# Durable fine substrate?



## Lutefisk (Jun 29, 2014)

What substrate would you recommend for a planted tank that may have to be decommissioned and set back up every now and again? 

At the moment it will be a place for me to grow out a few CPD fry, but eventually, my plan is to make it into an apisto breeding tank. I'd like the substrate to have the following properties:

1) fine particle size
2) dark color
3) will survive reasonably intact if I need to bag it, store it, and set it back up later a few times
4) facilitates plant rooting / nutrition

Should I just go for CaribSea Tahitian Moon Sand for durability reasons, or would something like Flourite Black Sand work well? I'd like one of the stable, fracted-clay substrates for CEC (I'll dose dry ferts, so not overly concerned with starting nutrients in the soil), but not if they'll break down over time. I have a tank with old Aquasoil in it, and much of the substrate has become silt, so I'd like to stay clear of Aquasoil-like substrates in this tank. Any thoughts? Thanks!


----------



## The Guy (Nov 26, 2010)

check this stuff out, works for me.
Aquarium Soil Powder - a perfect, complete bottom layer for aquariums - Tropica Aquarium Plants


----------



## Lutefisk (Jun 29, 2014)

I saw that at Aquariums West the other day--looks great, but I'm concerned that it'll suffer the same sort of break-down as Aquasoil if I need to pull it out of the tank, store it, and set it up again.


----------



## joeyk (May 30, 2016)

You could try PFS


----------



## Lutefisk (Jun 29, 2014)

what's PFS?


----------



## joeyk (May 30, 2016)

Lutefisk said:


> what's PFS?


Pool filter sand


----------



## Lutefisk (Jun 29, 2014)

Gotcha. Thanks. That does have the advantage of being much cheaper than the other options, but does it come in dark colors? My understanding is that it's mostly quartz-based and light in color. I'd like to help my fish feel they have a dim, safe environment while still providing enough light for my plants, and figured dark substrate was a good way to achieve that.


----------



## hp10BII (Apr 23, 2010)

My PFS is off white, almost beige in colour but I have seen them in a darker brown in the bag. Probably even darker once wet. It was sold at the pool and patio place in the same plaza as J&L Aquatics. I can't remember the name of that store...


----------



## cgjedi (Nov 11, 2013)

Go to Lordco or Napa and pick up some oil absorbing clay. Super cheap. Comes in different colours depending in which brand. I've had it in my planted tanks for several years and it holds up great. Can check out the pics in my profile. Much better than the ripoff gouging of the "official" stuff. Put some earthworm castings as a thin layer at the very bottom for slow release fertilizer for the plant roots.


----------



## Lutefisk (Jun 29, 2014)

Great idea! If your A. Ortegai are happy, and your plants are happy, that's good enough for me (nice apistos by the way). Do you remember offhand which brand was darker colored?


----------



## cgjedi (Nov 11, 2013)

So this brand (I think it was from Lordco) is a light beige-sand color. The tank pictures are when I first set them up. They look much better now. But it gives you an idea what the media looks like when it's wet.
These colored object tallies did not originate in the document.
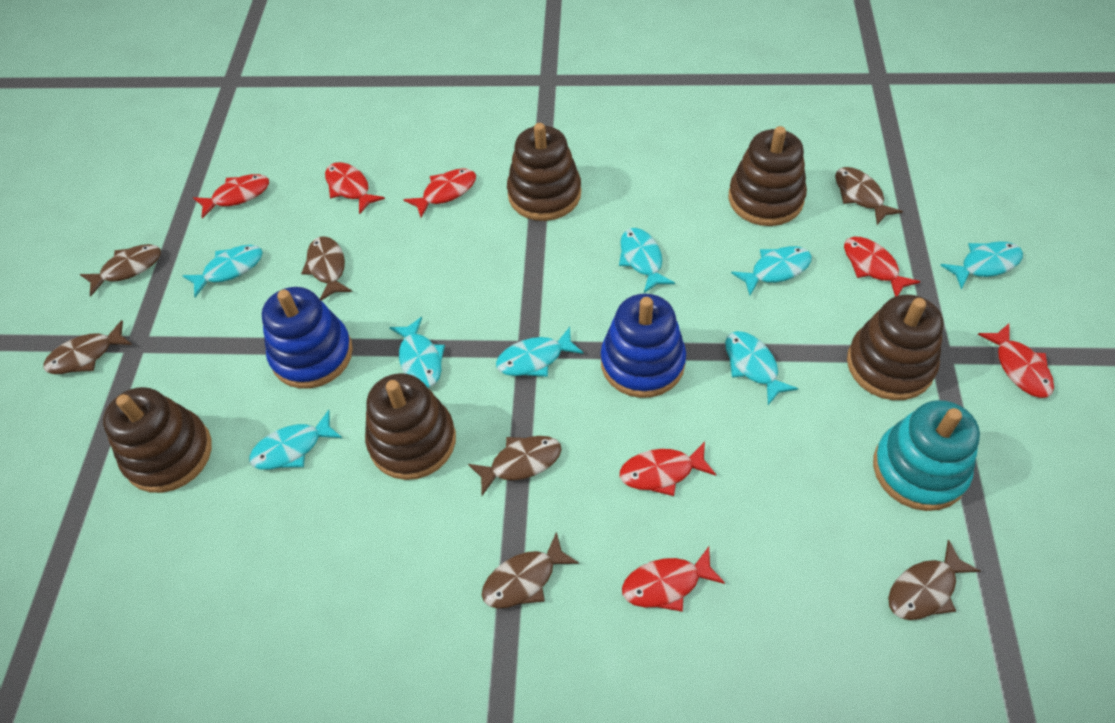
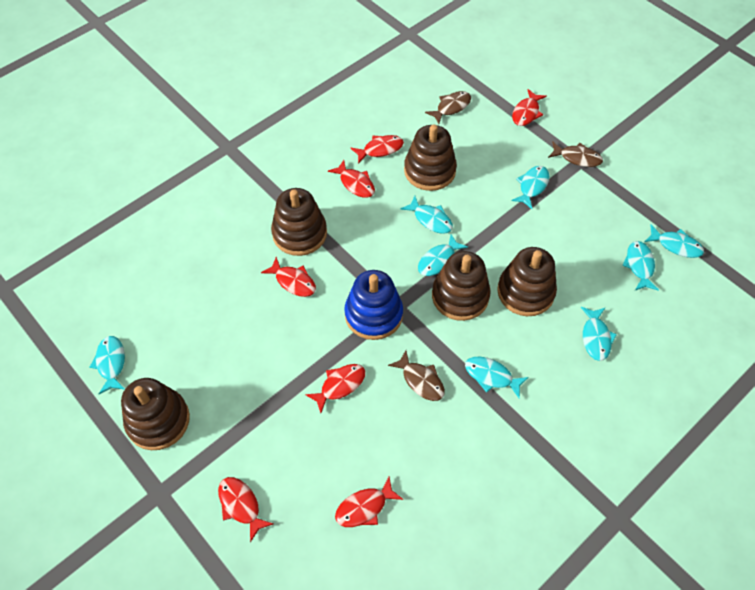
blue stacking toy: [262,287,353,389] [601,293,686,398] = 2 -> [344,270,403,340] = 1
brown fish: [43,320,132,374] [80,244,161,296] [301,236,352,301] [468,436,561,496] [482,531,579,609] [835,167,903,225] [888,539,981,620] = 7 -> [388,350,445,401] [425,91,471,124] [548,142,603,167] = 3
turquoise stacking toy: [873,400,980,511] = 1 -> none = 0

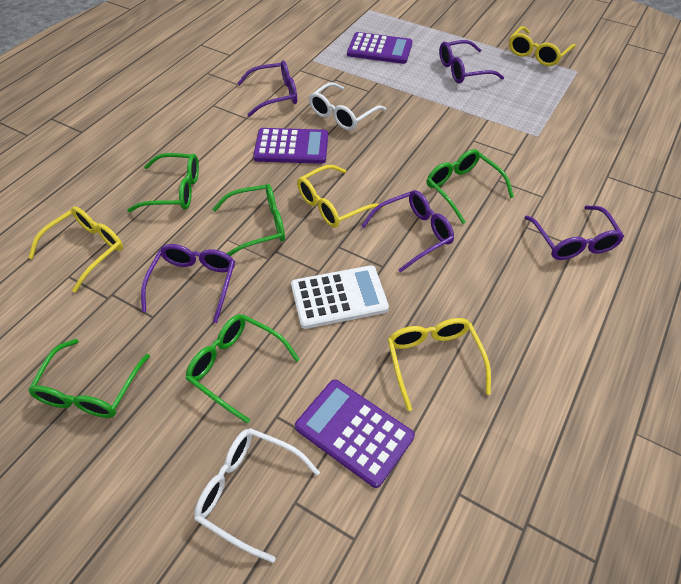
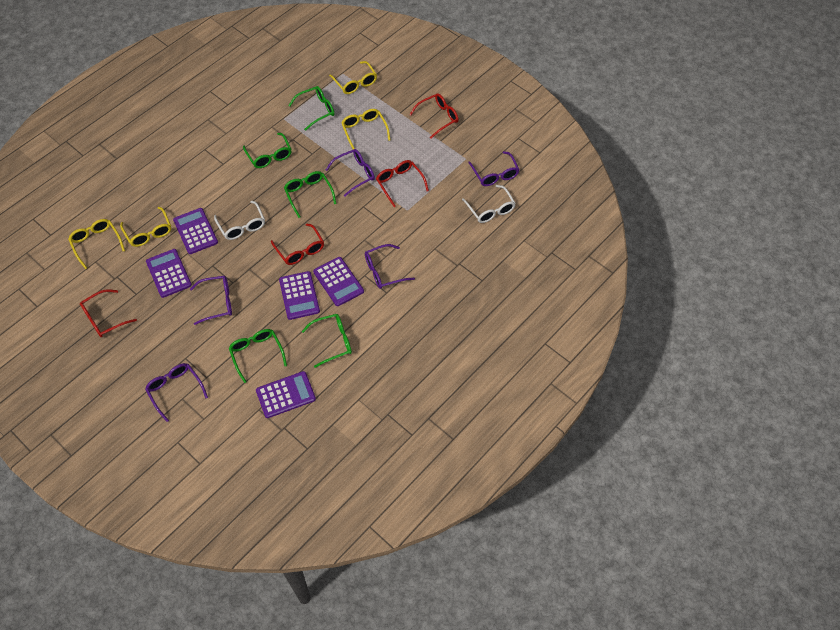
purple calculator: [253,128,328,164] [295,379,415,488] [347,32,413,64] = 3 -> [146,249,192,298] [173,208,218,254] [256,371,316,418] [279,271,320,320] [313,257,364,306] = 5
red glasses: none = 0 -> [80,289,137,337] [271,224,324,265] [376,160,429,207] [409,93,459,139] = 4
white calculator: [291,265,389,329] = 1 -> none = 0

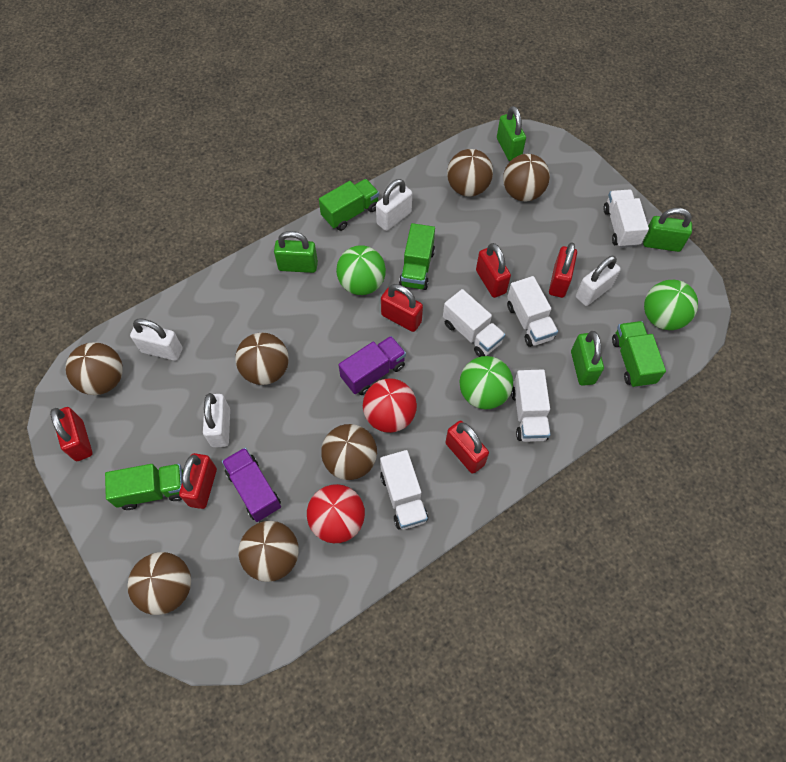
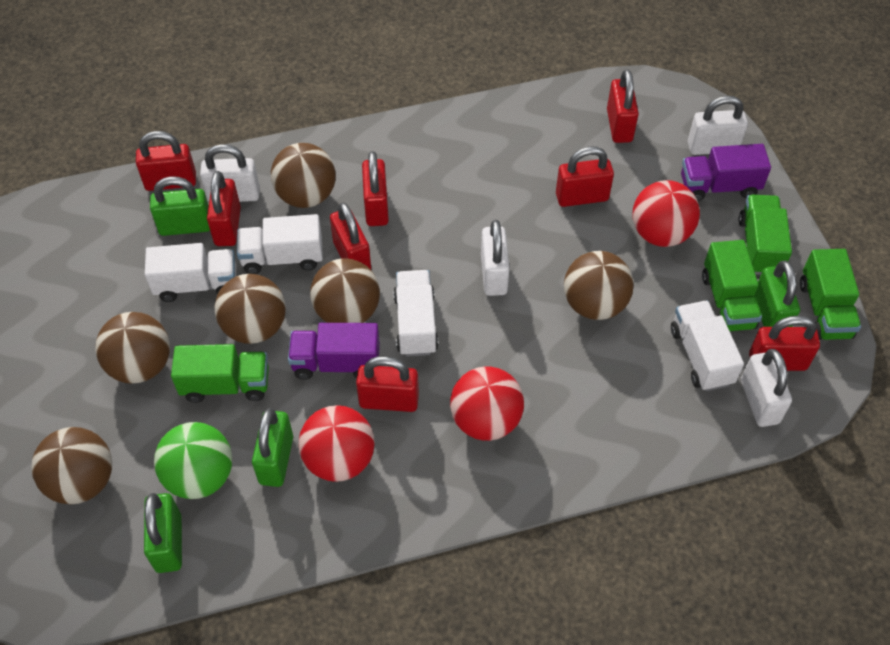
brown ball: [66,342,123,395] [127,552,191,615] [235,333,289,385] [238,521,299,582] [321,424,377,480] [447,149,493,197] [503,154,550,201] = 7 -> [31,427,112,504] [95,312,170,384] [215,274,286,344] [271,143,336,208] [310,258,380,323] [564,251,634,320] = 6
green ball: [336,245,386,295] [459,356,513,409] [644,280,698,330] = 3 -> [154,422,232,499] = 1
red ball: [307,484,365,543] [363,378,417,433] = 2 -> [299,405,375,482] [450,366,524,441] [633,180,700,247] = 3
red padlock: [50,407,92,461] [179,453,217,509] [381,284,423,332] [446,421,489,474] [476,243,511,298] [549,242,577,298] = 6 -> [136,131,196,191] [207,171,241,246] [330,202,371,270] [356,356,419,412] [362,151,389,226] [556,146,614,207] [607,69,639,143] [749,316,820,371] = 8
white truck: [380,450,428,530] [443,289,505,357] [507,276,558,347] [511,370,551,442] [603,189,649,248] = 5 -> [145,243,236,302] [237,214,323,274] [393,270,439,357] [671,300,744,391] = 4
The NAPA brand is more or a light-brown, reddish color.


----------



## Lutefisk (Jun 29, 2014)

Thanks! Now, to find an excuse to get out to an auto store...


----------



## DevinHebert (Aug 2, 2013)

Go to a place like Kel-mor. (Dirt store??) And buy a bucket. $1.


----------



## discuspaul (Jul 2, 2010)

joeyk said:


> You could try PFS


I agree - go with PFS - It's inert, safe, doesn't degrade in any way, and grows plants well using nothing but root tab ferts. Great substrate for any tank set-up/aqua-scape.


----------